We're a little spoiled for choice of really good channels here. If you do 'cut the cord' a small satellite dish will pick up a very large range of free to sure very high quality content mostly from the UK.
However, there is no way I'm cutting it. My 200Mbit/s internet comes bundled with cable TV and phone, so I'm stuck with it.
Ireland is a bit like Canada in so far as we are right next to a much bigger market, the UK so we have always had access to whatever is on air there too. In fact, that's what launched the cable industry here in the 1960s. Cable gave people access to 'overspill' programming that wouldn't have otherwise been accessible.
Most British channels, including BBC make themselves officially available here via pay tv platforms these days. So a chunk of your satellite TV or cable TV bill here goes to the BBC to pay for BBC 1,2,3,4 etc while Channel 4, E4 etc and most of the major commercial UK channels sell their own advertising here and broadcast an Irish version on cable / sat to gain ad revenues.
Back in the 1970s and 1980s BBC in particular used to do things like tell Irish callers to TV phone ins 'you shouldn't be watching us!!'
There was a famous incident where a kid phoned into a competition on some BBC programme and was on air. When the presenter figured out she was in Dublin he gave her a stern telling off and cut the call live on air.
They also used to go out of their way to 'shield' their transmitters to prevent overspill. So they'd have lower power in costal areas or areas facing borders.
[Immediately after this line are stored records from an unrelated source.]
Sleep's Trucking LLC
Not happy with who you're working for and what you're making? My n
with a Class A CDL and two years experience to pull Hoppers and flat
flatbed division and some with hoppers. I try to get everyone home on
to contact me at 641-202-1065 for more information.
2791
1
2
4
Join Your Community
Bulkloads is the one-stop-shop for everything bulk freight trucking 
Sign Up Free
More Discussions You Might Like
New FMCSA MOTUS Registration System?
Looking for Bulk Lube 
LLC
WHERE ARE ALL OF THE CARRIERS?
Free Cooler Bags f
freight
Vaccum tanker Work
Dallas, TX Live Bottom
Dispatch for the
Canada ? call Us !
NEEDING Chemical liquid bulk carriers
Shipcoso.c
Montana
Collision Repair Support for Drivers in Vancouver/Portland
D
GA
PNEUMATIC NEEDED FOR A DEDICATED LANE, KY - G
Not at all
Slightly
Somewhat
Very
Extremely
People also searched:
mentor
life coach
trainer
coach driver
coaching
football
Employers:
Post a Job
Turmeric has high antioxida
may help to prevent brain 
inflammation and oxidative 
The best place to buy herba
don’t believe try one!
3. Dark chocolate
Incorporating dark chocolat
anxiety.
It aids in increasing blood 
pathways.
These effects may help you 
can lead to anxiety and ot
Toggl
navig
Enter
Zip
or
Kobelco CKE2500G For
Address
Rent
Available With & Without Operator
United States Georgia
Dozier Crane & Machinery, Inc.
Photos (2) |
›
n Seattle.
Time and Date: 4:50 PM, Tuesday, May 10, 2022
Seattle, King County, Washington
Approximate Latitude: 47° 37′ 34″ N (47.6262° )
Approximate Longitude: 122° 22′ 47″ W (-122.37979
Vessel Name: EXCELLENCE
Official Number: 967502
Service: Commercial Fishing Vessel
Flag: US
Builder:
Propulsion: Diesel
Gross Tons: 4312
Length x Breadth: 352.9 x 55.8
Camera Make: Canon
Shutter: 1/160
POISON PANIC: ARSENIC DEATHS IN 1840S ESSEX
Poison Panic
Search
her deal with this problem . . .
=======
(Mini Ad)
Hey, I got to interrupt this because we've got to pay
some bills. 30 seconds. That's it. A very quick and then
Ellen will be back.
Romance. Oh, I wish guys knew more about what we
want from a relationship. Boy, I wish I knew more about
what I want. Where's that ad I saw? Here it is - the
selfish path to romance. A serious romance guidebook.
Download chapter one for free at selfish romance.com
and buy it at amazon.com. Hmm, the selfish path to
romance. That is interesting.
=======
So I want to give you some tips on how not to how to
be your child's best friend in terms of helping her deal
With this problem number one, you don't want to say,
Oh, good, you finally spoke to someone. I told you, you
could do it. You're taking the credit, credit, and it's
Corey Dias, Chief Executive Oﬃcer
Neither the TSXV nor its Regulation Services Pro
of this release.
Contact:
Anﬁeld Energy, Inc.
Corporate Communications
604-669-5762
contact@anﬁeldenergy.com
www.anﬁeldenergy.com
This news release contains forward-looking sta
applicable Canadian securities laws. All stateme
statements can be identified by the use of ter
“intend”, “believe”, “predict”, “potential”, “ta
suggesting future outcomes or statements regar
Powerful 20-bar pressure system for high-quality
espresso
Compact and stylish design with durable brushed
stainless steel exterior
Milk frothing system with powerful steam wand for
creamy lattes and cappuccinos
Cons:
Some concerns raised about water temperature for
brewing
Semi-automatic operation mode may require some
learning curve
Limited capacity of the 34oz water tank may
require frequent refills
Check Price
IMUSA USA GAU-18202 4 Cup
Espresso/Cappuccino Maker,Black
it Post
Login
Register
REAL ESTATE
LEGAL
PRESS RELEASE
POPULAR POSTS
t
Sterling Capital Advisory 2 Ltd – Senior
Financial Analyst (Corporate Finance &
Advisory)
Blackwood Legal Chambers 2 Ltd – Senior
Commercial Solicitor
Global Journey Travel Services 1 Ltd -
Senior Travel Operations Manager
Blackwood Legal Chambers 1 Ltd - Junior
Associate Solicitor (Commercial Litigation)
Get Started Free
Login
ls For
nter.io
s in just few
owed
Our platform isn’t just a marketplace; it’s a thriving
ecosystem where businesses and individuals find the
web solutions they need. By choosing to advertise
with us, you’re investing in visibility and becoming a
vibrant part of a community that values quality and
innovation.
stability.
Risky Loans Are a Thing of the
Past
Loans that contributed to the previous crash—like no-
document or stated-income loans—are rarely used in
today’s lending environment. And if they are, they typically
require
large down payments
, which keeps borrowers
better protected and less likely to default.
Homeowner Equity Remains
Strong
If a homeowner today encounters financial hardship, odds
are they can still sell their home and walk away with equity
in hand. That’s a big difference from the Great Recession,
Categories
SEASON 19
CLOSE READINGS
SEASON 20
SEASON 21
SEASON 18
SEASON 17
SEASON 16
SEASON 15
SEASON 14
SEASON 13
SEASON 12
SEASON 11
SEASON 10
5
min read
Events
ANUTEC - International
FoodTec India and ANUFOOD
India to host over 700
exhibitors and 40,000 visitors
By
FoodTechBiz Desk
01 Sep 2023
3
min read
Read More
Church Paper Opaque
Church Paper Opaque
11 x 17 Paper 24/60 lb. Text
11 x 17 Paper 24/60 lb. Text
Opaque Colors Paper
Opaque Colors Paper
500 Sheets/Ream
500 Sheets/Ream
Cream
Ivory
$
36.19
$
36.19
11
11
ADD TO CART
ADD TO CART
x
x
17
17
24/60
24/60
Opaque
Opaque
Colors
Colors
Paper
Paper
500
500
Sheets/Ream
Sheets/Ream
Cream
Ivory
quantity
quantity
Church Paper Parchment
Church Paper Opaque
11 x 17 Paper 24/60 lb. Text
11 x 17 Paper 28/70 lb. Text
Meanwhile Irish TV broadcasters were deliberately trying to be picked up in Northern Ireland to gain ad revenue.
We also had a lot of commercial music radio stations based here that targeted the UK in the days that BBC retained a monopoly and didn't like 'pop music'.
Long Wave Radio Atlantic 252 for example was probably the very last of that model. It used a transmitter so powerful that it annoyed the Russians by broadcasting commercial pop with news on the hour that was overspilling into the USSR lol
How the world has changed in terms of media access!